Shahriar Nirjon, assistant professor of computer science at UNC-Chapel Hill and director of the UNC Embedded Intelligence Lab, has received a Faculty Early Career Development (CAREER) Award from the National Science Foundation (NSF). The CAREER program is a Foundation-wide activity that offers NSF’s most prestigious awards in support of junior faculty who exemplify the role of teacher-scholars through outstanding research, excellent education and the integration of education and research within the context of the mission of their organizations.

This five-year, $561,000 grant, titled “CAREER: Toward Embedding Perpetual Intelligence into Ultra-Low-Power Sensing and Inference Systems,” will support his continued research on making small, portable,  resource-constrained, embedded systems capable of sensing, learning, adapting, and evolving over an extended period of time.

Years of technological advancements have made it possible for small, portable, electronic devices to last for years on battery power, and run forever when powered by harvesting energy from their surrounding environment. Unfortunately, the prolonged life of these ultra-low-power systems poses a fundamentally new problem. Although these devices last for an extended period of time, programs that run on them become obsolete when the nature of sensory input or the operating conditions change. The effect of continued execution of such an obsolete program can be catastrophic. For example, if a cardiac pacemaker fails to recognize an impending cardiac arrest because the patient has aged or their physiology has changed, these devices will cause more harm than good. Hence, being able to react, adapt, and evolve is necessary for these systems to guarantee their accuracy and response time.

This CAREER project is aimed at devising algorithms, tools, systems, and applications that will enable ultra-low-power, sensor-enabled, computing devices capable of executing complex machine learning algorithms while being powered solely by harvested energy.
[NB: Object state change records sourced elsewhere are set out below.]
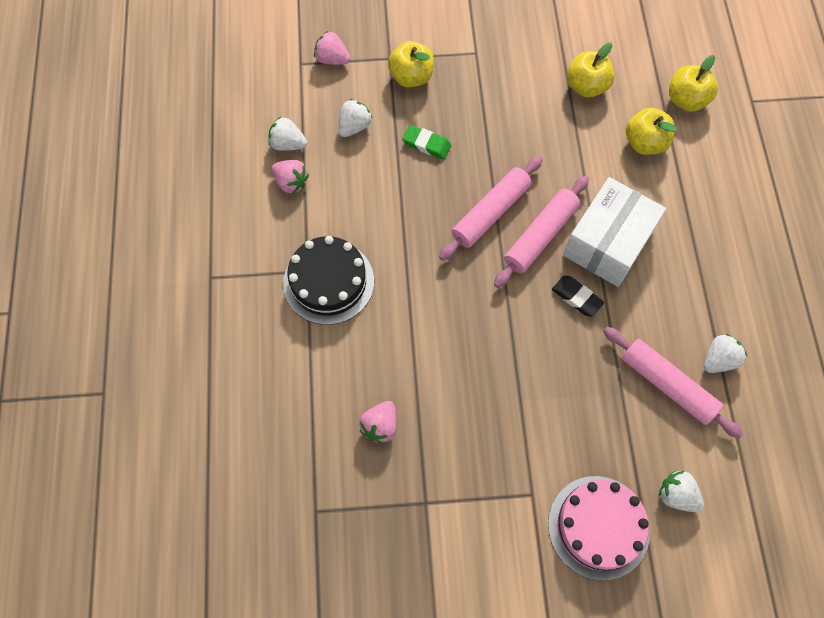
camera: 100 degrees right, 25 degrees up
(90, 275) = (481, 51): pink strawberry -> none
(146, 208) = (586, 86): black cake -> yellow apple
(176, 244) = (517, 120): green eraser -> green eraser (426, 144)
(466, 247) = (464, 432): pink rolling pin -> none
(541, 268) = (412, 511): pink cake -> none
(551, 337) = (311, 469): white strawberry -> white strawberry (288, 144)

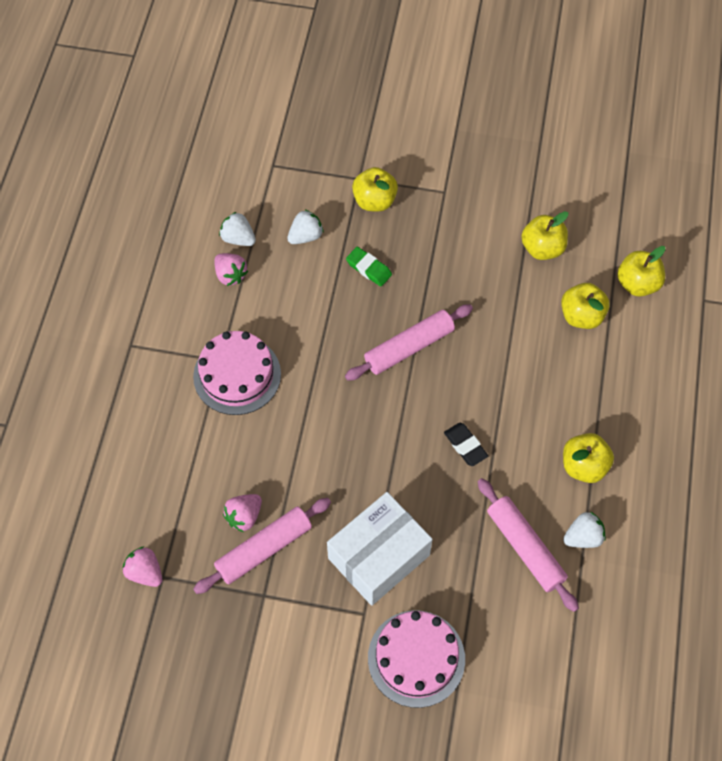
camera: 15 degrees right, 5 degrees down
(328, 282) = (237, 375): black cake -> pink cake
(332, 59) = (304, 167): pink strawberry -> pink strawberry (145, 572)
(540, 236) = (450, 380): pink rolling pin -> pink rolling pin (264, 549)
(608, 242) = (513, 402): white box -> white box (378, 556)
(676, 495) = (499, 649): white strawberry -> none
(696, 289) = (584, 466): none -> yellow apple

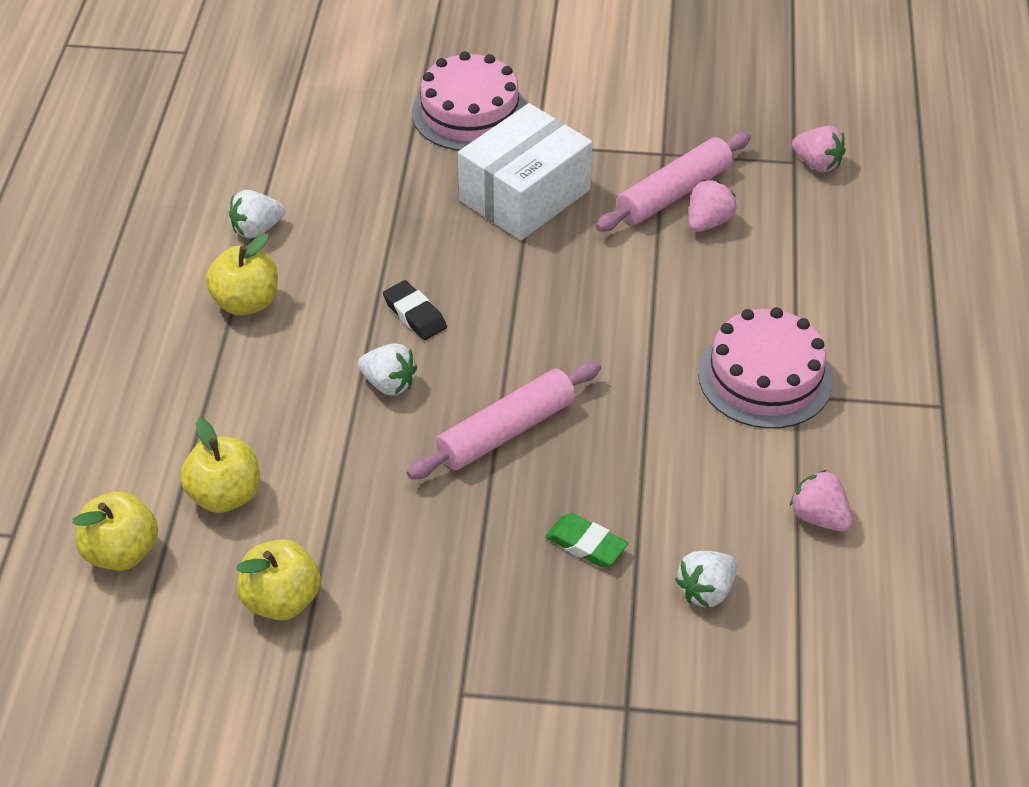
camera: 175 degrees right, 15 degrees down
(238, 238) = (824, 578): white strawberry -> white strawberry (389, 384)
(374, 201) = (592, 665): yellow apple -> none
(525, 547) = (334, 215): pink rolling pin -> none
As opposed to common practices where a fixed classifier runs on a device, this project takes a fundamentally different approach, wherein a classifier is constructed in a manner that allows it to adapt and evolve to changes in the sensory input or application-specific requirements, such as the time, energy, and memory constraints, during the extended lifetime of the system.

More details on this award can be found on the NSF website.

Nirjon joined the Department of Computer Science in 2015. Prior to joining UNC, he was a research scientist at Hewlett-Packard (HP) Labs. He received his Bachelor of Science and Master of Science in computer science and engineering from the Bangladesh University of Engineering and Technology (BUET) and received his Doctor of Philosophy in computer science from the University of Virginia, Charlottesville.